Allerdings ist Open Source nicht automatisch sicherer. Schlechter Code bleibt schlecht, selbst wenn er einsehbar ist. Entscheidend ist, dass kompetente Menschen mit Zeit, Wissen und den richtigen Werkzeugen den Code prüfen. Eine aktive Community erhöht das Sicherheitsniveau. Fehlt diese – etwa wenn einzelne Ehrenamtliche in ihrer Freizeit kritische Open-Source-Module pflegen –, bleiben Sicherheitslücken länger unentdeckt und gefährden ganze digitale Ökosysteme. Diese Risiken steigen, denn mit bestimmten KI-Systemen können nicht nur Sicherheitsforschende, sondern auch Angreifer Sicherheitslücken in offenem Code noch schneller finden. Es braucht eine bessere Governance für Pflege und Finanzierung von Open Source. Dafür ist auch der Sovereign Tech Fonds (STF) wichtig: Er gleicht die chronische Unterfinanzierung vieler Open-Source-Projekte aus.

Je mehr unsere Gesellschaft auf digitale Souveränität setzt, desto besser muss auch der STF ausgestattet sein, denn jeder durch den Fonds investierte Euro härtet unsere digitalen Ökosysteme. Auch Bug-Bounty-Programme, bei denen Prämien für das Aufdecken von Schwachstellen gezahlt werden, sind effektiver als die Kosten einer Ransomware-Attacke.

Sicherheitslücken entstehen im Übrigen nicht nur durch Programmierfehler, sondern auch durch absichtlich eingebaute Backdoors etwa wenn US-Geheimdienste US-Unternehmen dazu verpflichten. Nur in Open Source können solche Hintertüren gut entdeckt werden. Das unterscheidet etwa Signal von WhatsApp: Beide sind US-Messenger, doch nur Signal ist Open Source. Eine weltweite Community würde Backdoors schnell aufdecken, was Signal für Geheimdienste unattraktiv macht.

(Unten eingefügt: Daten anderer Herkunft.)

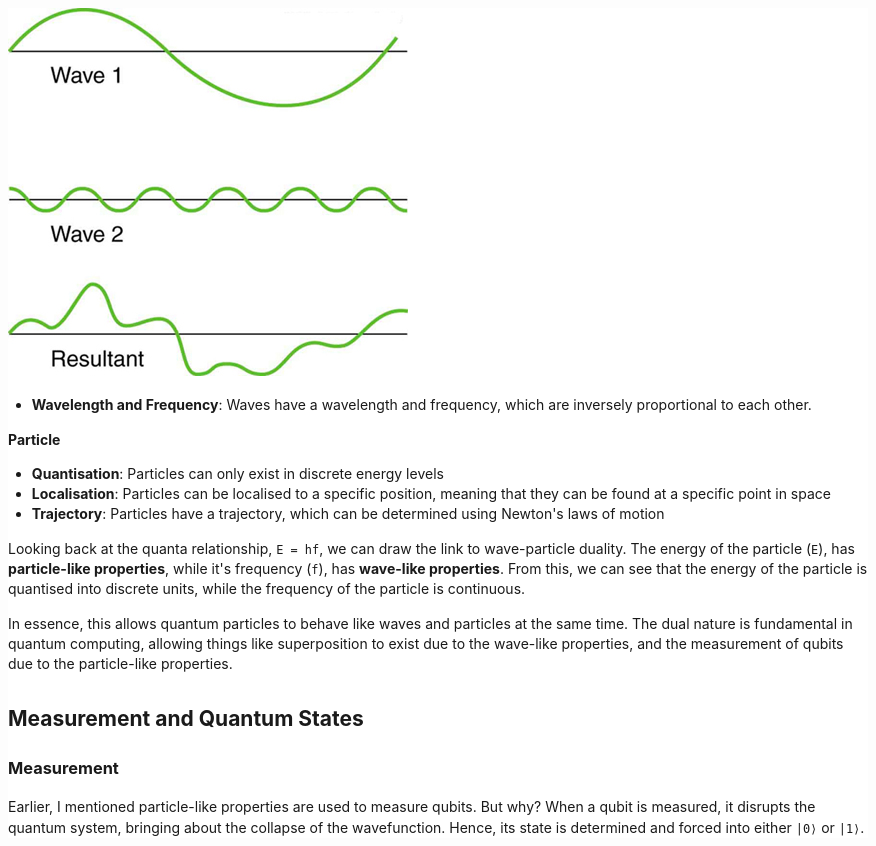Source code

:   ![Wave Superposition](../img/quantumphymath/superposition.jpg)
- **Wavelength and Frequency**: Waves have a wavelength and frequency, which are inversely proportional to each other.

**Particle**

- **Quantisation**: Particles can only exist in discrete energy levels
- **Localisation**: Particles can be localised to a specific position, meaning that they can be found at a specific
  point in space
- **Trajectory**: Particles have a trajectory, which can be determined using Newton's laws of motion

Looking back at the quanta relationship, `E = hf`, we can draw the link to wave-particle duality. The energy of the
particle (`E`), has **particle-like properties**, while it's frequency (`f`), has **wave-like properties**. From this,
we can see that the energy of the particle is quantised into discrete units, while the frequency of the particle is
continuous.

In essence, this allows quantum particles to behave like waves and particles at the same time. The dual nature is
fundamental in quantum computing, allowing things like superposition to exist due to the wave-like properties, and the
measurement of qubits due to the particle-like properties.

## Measurement and Quantum States

### Measurement

Earlier, I mentioned particle-like properties are used to measure qubits. But why? When a qubit is measured, it disrupts
the quantum system, bringing about the collapse of the wavefunction. Hence, its state is determined and forced into
either `|0⟩` or `|1⟩`.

Geheimdienste nutzen Sicherheitslücken auch für Überwachungzwecke. Ein bekanntes Beispiel ist die „EternalBlue“-Schwachstelle, die der US-Geheimdienst NSA jahrelang geheim hielt, bis Angreifer sie 2017 mit dem WannaCry-Trojaner ausgenutzten, Hunderttausende Rechner in 150 Ländern infizierten, darunter Kritische Infrastrukturen wie die Deutsche Bahn, auch lange nachdem es Updates dafür gab. Das zeigt auch, dass das beste Update nutzlos ist, wenn man es nicht verwendet. Es braucht also auch eine flächendeckende IT-Sicherheitskultur.

Auch für die Sicherheit der Software-Lieferkette bei Open-Source-Anwendungen gibt es inzwischen Lösungen. Das Zentrum für Digitale Souveränität (ZenDiS) stellt auf seiner Plattform OpenCode-OSSProdukte für die öffentliche Verwaltung bereit, darunter den souveränen Arbeitsplatz OpenDesk. In einer Sicherheitspartnerschaft mit dem BSI entwickelt das ZenDiS Zertifikate, die die Integrität der Lieferkette für eine bestimmte Open-Source-Software bestätigen. Verwendet man außerdem offene Standards und Schnittstellen, reduziert das nicht nur Angriffsvektoren, sondern fördert auch Interoperabilität und Wechselfähigkeit. Ein Vorbild sind die offenen Schnittstellen der estnischen digitalen Verwaltung (X-Road): Seit fast 20 Jahren wurde kein Sicherheitsvorfall bekannt, während ein reiches Ökosystem digitaler Anwendungen entstand. Proprietäre Standards führen dagegen schnell zu einem Lock-in und damit zu neuen Sicherheitsrisiken, wenn z.B. Updates einfach abgestellt werden. Es ist an der Zeit für mehr Sicherheit durch mehr Open Source.